**指示 1**
本文を一字一句変えずに全文返すこと。

**本文**
____________
地方で若者の集まる繁華街は狭かったせいもあり、しばらくすると私以外のKを知る友人たちも、Kの彼氏と別の女性の逢瀬目撃情報が出るように…。このままではKの耳に入るのは時間の問題だと思い、私はKに見たままのことを報告することにしました。
ところが、Kは驚きませんでした。とっくの昔に気づいていたというのです。それを知ったとき、「許せない」という怒りの涙が出てきたとのこと。それなのに、Kは彼と別れることを望まなかった。彼に裏切られ、周りからも憐れまれても…。
私は、てっきりKは大きな器で彼の起こした不義を許したんだと思い、「まるで仏」だと思いました。人は間違いを起こすもの。失敗はだれにでもある。こういう大きな思想でもって、彼を許した彼女を尊敬すらしたのですが…違っていた。
____________
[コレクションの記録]
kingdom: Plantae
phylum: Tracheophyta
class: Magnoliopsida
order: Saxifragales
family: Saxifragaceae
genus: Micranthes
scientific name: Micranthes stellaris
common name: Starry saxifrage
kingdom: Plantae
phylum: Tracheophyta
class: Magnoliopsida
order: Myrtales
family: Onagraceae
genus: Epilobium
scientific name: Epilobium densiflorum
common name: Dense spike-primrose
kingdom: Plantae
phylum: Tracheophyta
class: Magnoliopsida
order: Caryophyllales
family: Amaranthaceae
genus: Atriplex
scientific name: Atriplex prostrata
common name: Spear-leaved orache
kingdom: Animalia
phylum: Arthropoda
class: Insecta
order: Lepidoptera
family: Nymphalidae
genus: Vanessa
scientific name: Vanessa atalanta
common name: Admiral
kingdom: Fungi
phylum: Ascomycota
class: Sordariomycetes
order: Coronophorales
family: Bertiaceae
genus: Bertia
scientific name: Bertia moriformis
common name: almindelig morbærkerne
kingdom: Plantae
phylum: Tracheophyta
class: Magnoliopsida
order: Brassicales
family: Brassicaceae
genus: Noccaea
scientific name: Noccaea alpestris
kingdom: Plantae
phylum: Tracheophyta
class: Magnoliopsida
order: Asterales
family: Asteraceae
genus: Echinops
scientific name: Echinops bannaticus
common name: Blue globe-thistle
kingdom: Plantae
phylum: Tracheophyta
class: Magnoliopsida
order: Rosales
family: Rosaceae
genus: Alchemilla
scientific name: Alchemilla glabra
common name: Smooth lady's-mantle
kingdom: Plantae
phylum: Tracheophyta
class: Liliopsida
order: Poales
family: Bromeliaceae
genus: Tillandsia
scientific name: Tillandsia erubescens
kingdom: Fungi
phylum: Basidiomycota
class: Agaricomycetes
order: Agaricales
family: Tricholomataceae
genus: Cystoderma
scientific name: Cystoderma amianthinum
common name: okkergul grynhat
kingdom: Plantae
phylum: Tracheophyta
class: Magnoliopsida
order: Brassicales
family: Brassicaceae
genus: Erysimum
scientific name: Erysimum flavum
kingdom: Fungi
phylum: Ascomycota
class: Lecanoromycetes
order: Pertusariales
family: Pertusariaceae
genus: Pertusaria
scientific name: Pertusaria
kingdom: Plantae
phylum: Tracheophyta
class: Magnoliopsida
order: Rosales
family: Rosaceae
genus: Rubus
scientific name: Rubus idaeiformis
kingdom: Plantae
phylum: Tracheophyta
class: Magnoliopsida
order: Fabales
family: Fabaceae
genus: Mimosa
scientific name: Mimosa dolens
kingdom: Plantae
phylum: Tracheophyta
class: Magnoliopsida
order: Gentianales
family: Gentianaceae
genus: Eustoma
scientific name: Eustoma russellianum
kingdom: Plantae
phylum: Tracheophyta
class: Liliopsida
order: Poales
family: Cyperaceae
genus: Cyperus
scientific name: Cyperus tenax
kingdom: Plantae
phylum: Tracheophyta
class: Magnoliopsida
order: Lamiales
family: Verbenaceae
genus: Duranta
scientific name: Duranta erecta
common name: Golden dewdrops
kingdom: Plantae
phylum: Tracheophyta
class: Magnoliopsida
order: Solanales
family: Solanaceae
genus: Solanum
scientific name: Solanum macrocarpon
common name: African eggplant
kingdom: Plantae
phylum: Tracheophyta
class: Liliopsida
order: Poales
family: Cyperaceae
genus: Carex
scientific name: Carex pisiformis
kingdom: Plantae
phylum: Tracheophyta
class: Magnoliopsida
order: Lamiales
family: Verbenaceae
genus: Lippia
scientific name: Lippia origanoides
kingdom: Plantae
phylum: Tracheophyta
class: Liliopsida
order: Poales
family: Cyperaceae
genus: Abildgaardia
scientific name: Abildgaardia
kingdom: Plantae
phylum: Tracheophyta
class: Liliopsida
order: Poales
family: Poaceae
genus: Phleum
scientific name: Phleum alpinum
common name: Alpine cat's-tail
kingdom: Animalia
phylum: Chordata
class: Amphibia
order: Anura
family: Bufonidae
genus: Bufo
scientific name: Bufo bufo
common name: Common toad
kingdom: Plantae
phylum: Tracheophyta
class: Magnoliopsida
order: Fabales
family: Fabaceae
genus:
____________
**指示 2**
上のデータの行のうち、「phylum: Chordata」を含む行からデータの末尾までを、空行を除き、「番号」と「内容」の2列からなるMarkdownの表に書き直してください。

**解答 1**
地方で若者の集まる繁華街は狭かったせいもあり、しばらくすると私以外のKを知る友人たちも、Kの彼氏と別の女性の逢瀬目撃情報が出るように…。このままではKの耳に入るのは時間の問題だと思い、私はKに見たままのことを報告することにしました。
ところが、Kは驚きませんでした。とっくの昔に気づいていたというのです。それを知ったとき、「許せない」という怒りの涙が出てきたとのこと。それなのに、Kは彼と別れることを望まなかった。彼に裏切られ、周りからも憐れまれても…。
私は、てっきりKは大きな器で彼の起こした不義を許したんだと思い、「まるで仏」だと思いました。人は間違いを起こすもの。失敗はだれにでもある。こういう大きな思想でもって、彼を許した彼女を尊敬すらしたのですが…違っていた。

**解答 2**
| 番号 | 内容 |
|---|---|
| 1 | phylum: Chordata |
| 2 | class: Amphibia |
| 3 | order: Anura |
| 4 | family: Bufonidae |
| 5 | genus: Bufo |
| 6 | scientific name: Bufo bufo |
| 7 | common name: Common toad |
| 8 | kingdom: Plantae |
| 9 | phylum: Tracheophyta |
| 10 | class: Magnoliopsida |
| 11 | order: Fabales |
| 12 | family: Fabaceae |
| 13 | genus: |